Assigned task 1. Retype the passage on paper parasols from "While traveling during" up to and including "ice cream parasol.".
Assigned task 2. For each statement, say whether it agrees with the passage on paper parasols, answering yes or no and quoting the deciding words: (a) The parasol ribs may once have been made of wood. (b) Parasols seen while traveling were built in different ways depending on where they came from. (c) The top of the parasol is made from a strip of rolled-up newspaper.

Provided passage.
▬▬▬
As long as I can remember it has struck me as akward that one would take the trouble to use recycled newspaper rather than custom made parts for such small components, but at the time it just seemed funny and a bit mysterious since we were in fact more intrigued by the strange characters and the idea that people in China would actually be able to decipher those weird hieroglyphs.
And hey, this was a Chinese restaurant, so as children it made kind of sense that they used weird stuff from China. Or for all we knew a grandmother in the back of the kitchen was creating these decorations just to please children like us. Well, at least such thoughts must have crossed our minds.
As a matter of fact as I grew older, paper parasols continued to intrigue me and sampling wise kept on disassembling them now and then until current age. Surprisingly I found out that in more than 40 years not much that I know of has changed. I vaguely remember that the ribs used to be made out of wood instead of thin carton, but during 4 decades that must have been the only major innovation.
While traveling during the years, I noticed all cocktail and ice cream parasols seem to come from one area or perhaps even one factory, since without exceptions they are all constructed in the same way.
So far, nobody I met or whom I showed it to had ever taken the trouble to dissect it in a way my sister and I did. So in retrospect we were kind of the first Western discoverers of an Eastern secret hidden away in the billions of pieces produced and globally exported for almost half a century and possibly even longer.

A paper cocktail and ice cream parasol.
The top consists of a small strip of rolled up newspaper.
▬▬▬
Dataset entries.
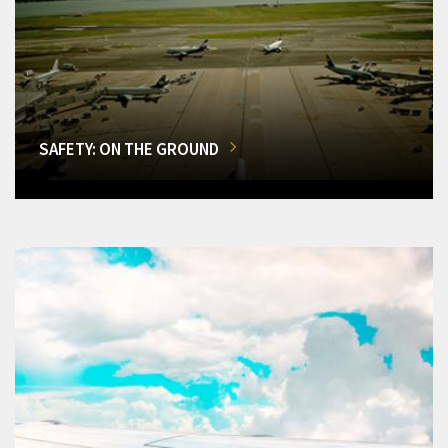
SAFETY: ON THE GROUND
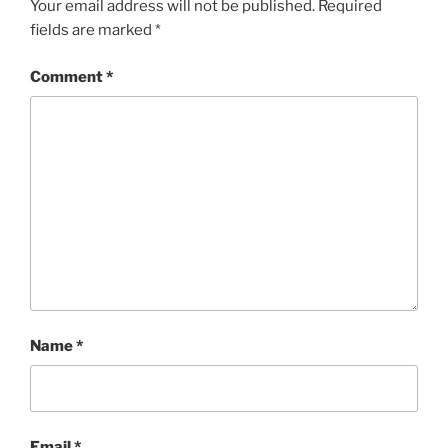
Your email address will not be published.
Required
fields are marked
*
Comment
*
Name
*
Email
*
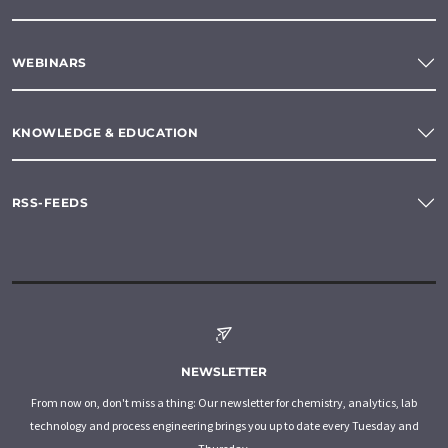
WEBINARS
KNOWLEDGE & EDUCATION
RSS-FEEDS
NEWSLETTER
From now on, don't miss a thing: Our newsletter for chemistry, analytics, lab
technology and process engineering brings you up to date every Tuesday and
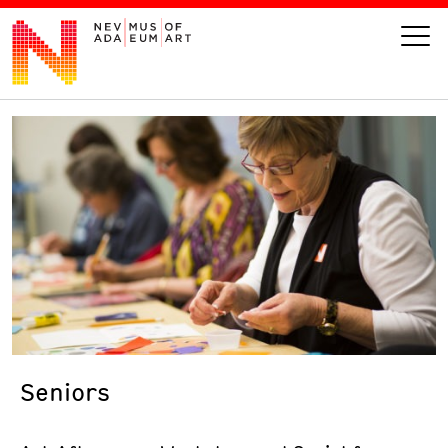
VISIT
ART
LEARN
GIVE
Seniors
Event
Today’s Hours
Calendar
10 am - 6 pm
▬▬▬
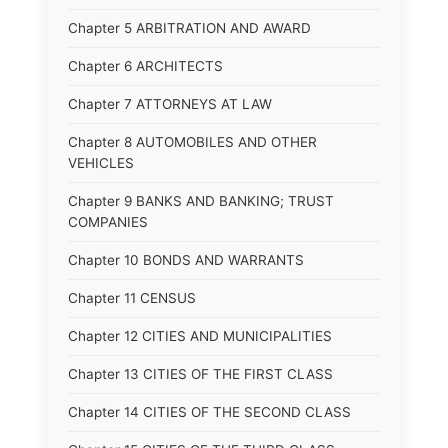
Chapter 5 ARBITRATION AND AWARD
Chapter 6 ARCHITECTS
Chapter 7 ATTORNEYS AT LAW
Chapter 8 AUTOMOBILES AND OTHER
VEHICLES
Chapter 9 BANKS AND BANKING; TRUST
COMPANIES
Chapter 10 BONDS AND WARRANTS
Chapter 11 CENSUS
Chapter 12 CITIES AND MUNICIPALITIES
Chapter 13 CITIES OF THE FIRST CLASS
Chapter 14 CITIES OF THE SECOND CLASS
▬▬▬
Your solution 1.
While traveling during the years, I noticed all cocktail and ice cream parasols seem to come from one area or perhaps even one factory, since without exceptions they are all constructed in the same way.
So far, nobody I met or whom I showed it to had ever taken the trouble to dissect it in a way my sister and I did. So in retrospect we were kind of the first Western discoverers of an Eastern secret hidden away in the billions of pieces produced and globally exported for almost half a century and possibly even longer.

A paper cocktail and ice cream parasol.

Your solution 2.
(a) Yes: "I vaguely remember that the ribs used to be made out of wood instead of thin carton"
(b) No: "without exceptions they are all constructed in the same way"
(c) Yes: "The top consists of a small strip of rolled up newspaper."